In the workbook I was reading it
says that the major cause of binges is restricting, and if you can eat a normal
amount when you are hungry than you can stop the binges; This is so difficult,
though; I think I’ve trained myself so that feeling hungry is very positively reinforcing. I love that feeling of being hollow. The last thing I want to do when I feel that
way is ruin it by eating. This is common
when someone has an eating disorder, and the solution is a meal plan, so that
you know when and what to eat. I have
had so many of those, and I do find them hard to stick to, although when I was
in recovery for almost two years, I began that recovery with a great nutritionist
and a meal plan. She was sensitive to
what I wanted, and she was flexible about when and what I ate. I was living in New York at the time, and I
did get some excellent treatment there.
I saw that meal plan last night, and it made me cry a little. I do not know why, but I just want…I don’t
know. Here is that meal plan:
Note: Keep in mind
that this is a summary, when I first started on the meal plan I was not eating
this much food at all, and I worked up to this over time. This is a limited diet, but it was what made
me feel comfortable at the time, and I use the word comfortable in the loosest
of terms. It was what I knew I had to do
to get better. It did take me a while to
gain back weight, but I did slip up and not follow this all of the time.
·
Breakfast: 1C of bran flakes with 1/2 C of
almond milk, 2 pieces of multigrain toast with a spread, usually peanut butter,
and a piece of fruit.
·
Morning snack: some berries or other fruit
·
Lunch: A wrap with vegetables and hummus, or a sandwich
with tofu salad of some sort, a side of vegetables, like broccoli or a small side
salad, then a dessert, like yogurt
·
Afternoon snack: some nuts or pretzels (this
usually did not happen, because nuts are a fear food, and I don’t really like pretzels).
·
Supper: a vegetarian main dish, usually something
with beans or garbanzo beans and vegetables, a starchy vegetable of some sort,
a bread, like a roll or a pita, with a spread, and then either a heavy or light
dessert depending on the night. Heavy dessert
would be soy ice-cream, and a light dessert could be fruit salad or yogurt.

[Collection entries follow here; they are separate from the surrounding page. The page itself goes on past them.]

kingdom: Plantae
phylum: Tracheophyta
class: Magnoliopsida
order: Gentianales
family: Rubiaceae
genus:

I am eating nowhere near this much
now. I also was flipping through my
journal from the time when I was recovered, and I was so happy. I was not binging at all, or very
rarely. I just can’t recall for the life
of me how I got to that point. I
sometimes have moments of clarity when I know I want to get better, but they
never last long, and my ED voice can usually obliterate them quickly. I can feel it inside of me, though, I do want
this to stop, I see the evidence of what being recovered means, but I just do
not have the road map to get to the point where I feel the utter conviction,
and know for sure that is what I want.